Is it getting context from the code, reading through docs, writing tests, updating old tests, or even writing new docs?
A few things I’m curious about:
Where do you feel the most time gets wasted in your dev workflow?
What do you wish your IDE or tooling understood better?
What’s the silent productivity killer nobody talks about?
What have you tried to fix — and what’s actually worked?
Would love to hear from folks across roles and stacks. Honest, unfiltered answers are appreciated.
Thanks, Raoul
"Wasted", specifically? Probably libraries/frameworks changing APIs with zero regard for backwards compatibility instead of caring for their user's time.
> What do you wish your IDE or tooling understood better?

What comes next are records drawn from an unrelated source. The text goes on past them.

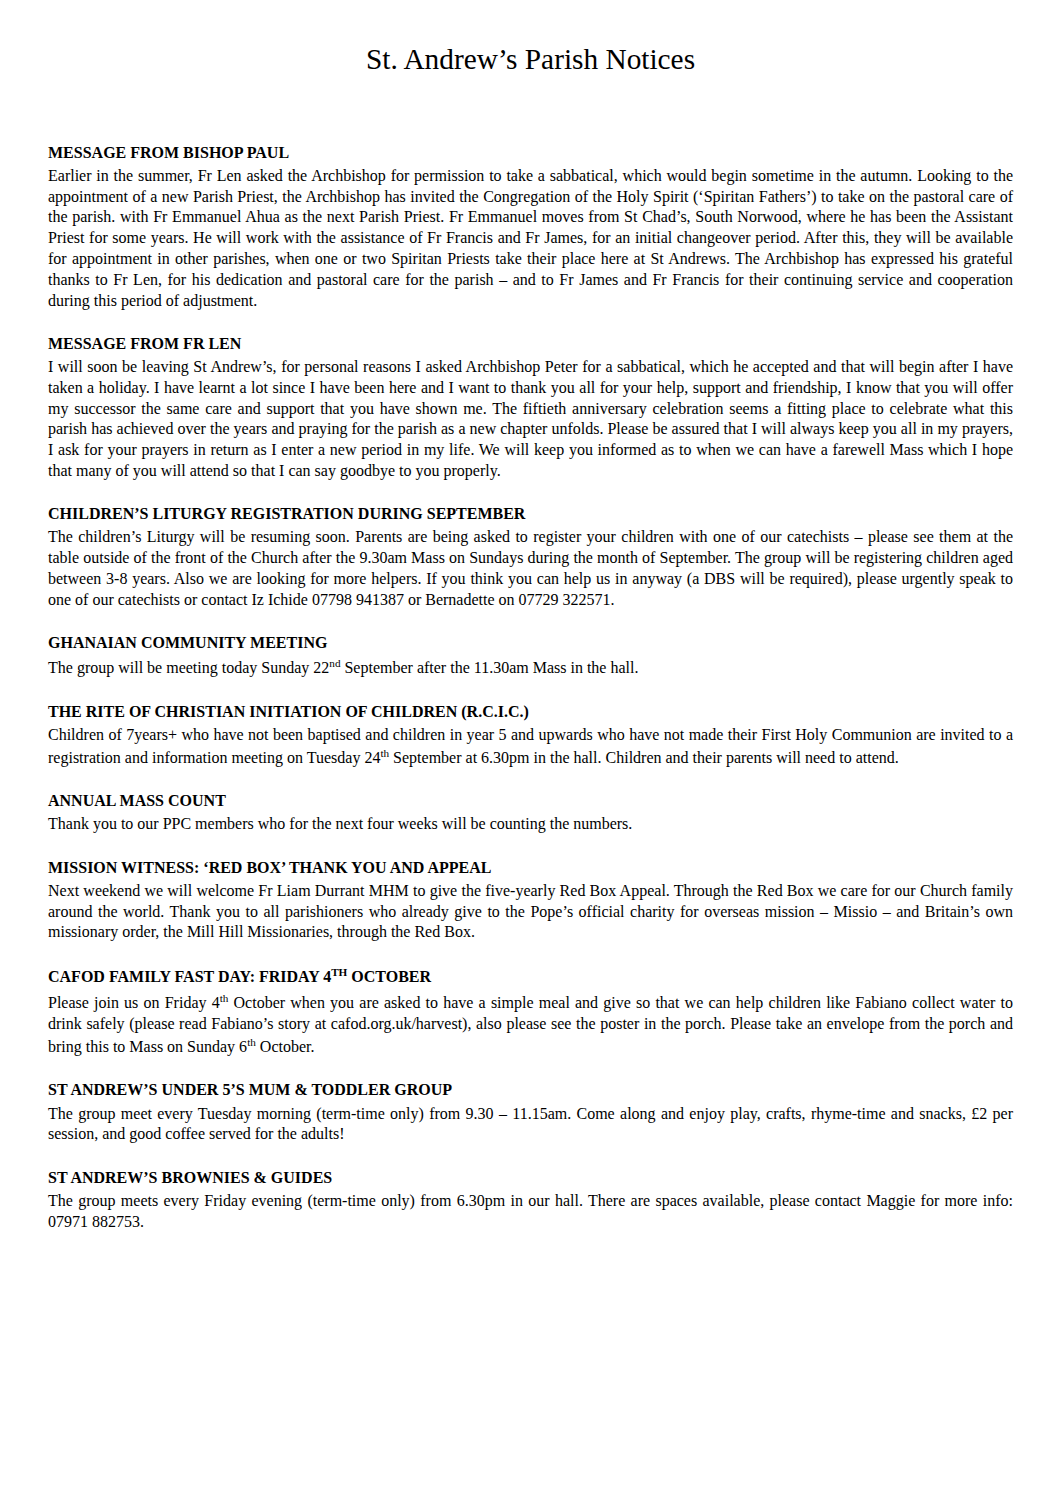St. Andrew’s Parish Notices
Message from Bishop Paul
Earlier in the summer, Fr Len asked the Archbishop for permission to take a sabbatical, which would begin sometime in the autumn. Looking to the appointment of a new Parish Priest, the Archbishop has invited the Congregation of the Holy Spirit (‘Spiritan Fathers’) to take on the pastoral care of the parish. with Fr Emmanuel Ahua as the next Parish Priest. Fr Emmanuel moves from St Chad’s, South Norwood, where he has been the Assistant Priest for some years. He will work with the assistance of Fr Francis and Fr James, for an initial changeover period. After this, they will be available for appointment in other parishes, when one or two Spiritan Priests take their place here at St Andrews. The Archbishop has expressed his grateful thanks to Fr Len, for his dedication and pastoral care for the parish – and to Fr James and Fr Francis for their continuing service and cooperation during this period of adjustment.
Message from Fr Len
I will soon be leaving St Andrew’s, for personal reasons I asked Archbishop Peter for a sabbatical, which he accepted and that will begin after I have taken a holiday. I have learnt a lot since I have been here and I want to thank you all for your help, support and friendship, I know that you will offer my successor the same care and support that you have shown me. The fiftieth anniversary celebration seems a fitting place to celebrate what this parish has achieved over the years and praying for the parish as a new chapter unfolds. Please be assured that I will always keep you all in my prayers, I ask for your prayers in return as I enter a new period in my life. We will keep you informed as to when we can have a farewell Mass which I hope that many of you will attend so that I can say goodbye to you properly.
Children’s Liturgy Registration during September
The children’s Liturgy will be resuming soon. Parents are being asked to register your children with one of our catechists – please see them at the table outside of the front of the Church after the 9.30am Mass on Sundays during the month of September. The group will be registering children aged between 3-8 years. Also we are looking for more helpers. If you think you can help us in anyway (a DBS will be required), please urgently speak to one of our catechists or contact Iz Ichide 07798 941387 or Bernadette on 07729 322571.
Ghanaian Community Meeting
The group will be meeting today Sunday 22nd September after the 11.30am Mass in the hall.
The Rite of Christian Initiation of Children (R.C.I.C.)
Children of 7years+ who have not been baptised and children in year 5 and upwards who have not made their First Holy Communion are invited to a registration and information meeting on Tuesday 24th September at 6.30pm in the hall. Children and their parents will need to attend.
Annual Mass Count
Thank you to our PPC members who for the next four weeks will be counting the numbers.
Mission Witness: ‘Red Box’ Thank You and Appeal
Next weekend we will welcome Fr Liam Durrant MHM to give the five-yearly Red Box Appeal. Through the Red Box we care for our Church family around the world. Thank you to all parishioners who already give to the Pope’s official charity for overseas mission – Missio – and Britain’s own missionary order, the Mill Hill Missionaries, through the Red Box.
CAFOD Family Fast Day: Friday 4th October
Please join us on Friday 4th October when you are asked to have a simple meal and give so that we can help children like Fabiano collect water to drink safely (please read Fabiano’s story at cafod.org.uk/harvest), also please see the poster in the porch. Please take an envelope from the porch and bring this to Mass on Sunday 6th October.
St Andrew’s Under 5’s Mum & Toddler Group
The group meet every Tuesday morning (term-time only) from 9.30 – 11.15am. Come along and enjoy play, crafts, rhyme-time and snacks, £2 per session, and good coffee served for the adults!
St Andrew’s Brownies & Guides
The group meets every Friday evening (term-time only) from 6.30pm in our hall. There are spaces available, please contact Maggie for more info: 07971 882753.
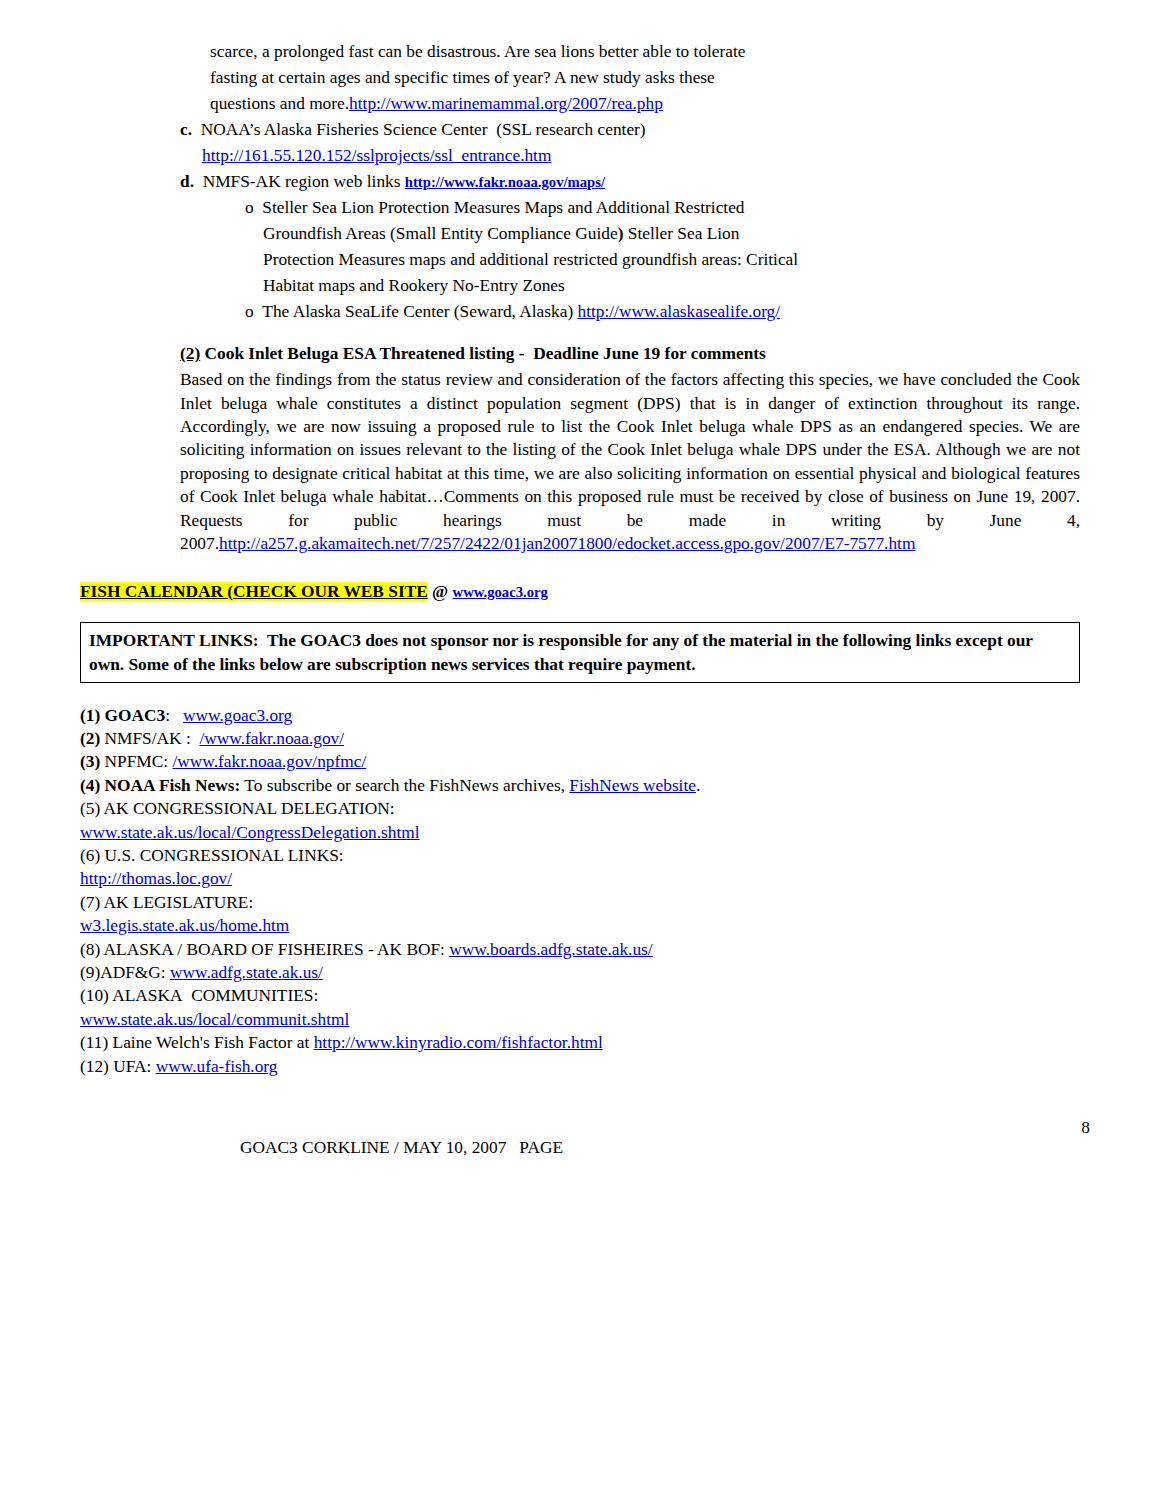scarce, a prolonged fast can be disastrous. Are sea lions better able to tolerate
fasting at certain ages and specific times of year? A new study asks these
questions and more.http://www.marinemammal.org/2007/rea.php
c. NOAA’s Alaska Fisheries Science Center (SSL research center)
http://161.55.120.152/sslprojects/ssl_entrance.htm
d. NMFS-AK region web links http://www.fakr.noaa.gov/maps/
o Steller Sea Lion Protection Measures Maps and Additional Restricted
Groundfish Areas (Small Entity Compliance Guide) Steller Sea Lion
Protection Measures maps and additional restricted groundfish areas: Critical
Habitat maps and Rookery No-Entry Zones
o The Alaska SeaLife Center (Seward, Alaska) http://www.alaskasealife.org/
(2) Cook Inlet Beluga ESA Threatened listing - Deadline June 19 for comments
Based on the findings from the status review and consideration of the factors affecting this species, we have concluded the Cook Inlet beluga whale constitutes a distinct population segment (DPS) that is in danger of extinction throughout its range. Accordingly, we are now issuing a proposed rule to list the Cook Inlet beluga whale DPS as an endangered species. We are soliciting information on issues relevant to the listing of the Cook Inlet beluga whale DPS under the ESA. Although we are not proposing to designate critical habitat at this time, we are also soliciting information on essential physical and biological features of Cook Inlet beluga whale habitat…Comments on this proposed rule must be received by close of business on June 19, 2007. Requests for public hearings must be made in writing by June 4, 2007.http://a257.g.akamaitech.net/7/257/2422/01jan20071800/edocket.access.gpo.gov/2007/E7-7577.htm
FISH CALENDAR (CHECK OUR WEB SITE @ www.goac3.org
IMPORTANT LINKS: The GOAC3 does not sponsor nor is responsible for any of the material in the following links except our own. Some of the links below are subscription news services that require payment.
(1) GOAC3: www.goac3.org
(2) NMFS/AK : /www.fakr.noaa.gov/
(3) NPFMC: /www.fakr.noaa.gov/npfmc/
(4) NOAA Fish News: To subscribe or search the FishNews archives, FishNews website.
(5) AK CONGRESSIONAL DELEGATION:
www.state.ak.us/local/CongressDelegation.shtml
(6) U.S. CONGRESSIONAL LINKS:
http://thomas.loc.gov/
(7) AK LEGISLATURE:
w3.legis.state.ak.us/home.htm
(8) ALASKA / BOARD OF FISHEIRES - AK BOF: www.boards.adfg.state.ak.us/
(9)ADF&G: www.adfg.state.ak.us/
(10) ALASKA COMMUNITIES:
www.state.ak.us/local/communit.shtml
(11) Laine Welch's Fish Factor at http://www.kinyradio.com/fishfactor.html
(12) UFA: www.ufa-fish.org
8
GOAC3 CORKLINE / MAY 10, 2007 PAGE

That I could edit any code like you edit Clojure/Lisp code, where you move/modify forms rather than text.
> What’s the silent productivity killer nobody talks about?
Not caring up the design/architecture up front, and how moving slower actually enables you to move faster.
> What have you tried to fix — and what’s actually worked?
Thinking more about design and data structures, setup automated tests for more things, being more intentional with everything, not rushing, spend time shortening the feedback cycle. All improved my overall productivity and made me move faster, not slower.
Long-running automation. Caching helps, but breaking up a monolith is long-term work.
Flaky tests. Hard to fix on memory-starved hardware. One alternative is to separate scraping from validation.
Upgrading minor versions of dependencies that are breaking changes. Just have to stay on the older one if a fix cannot be found within a timebox.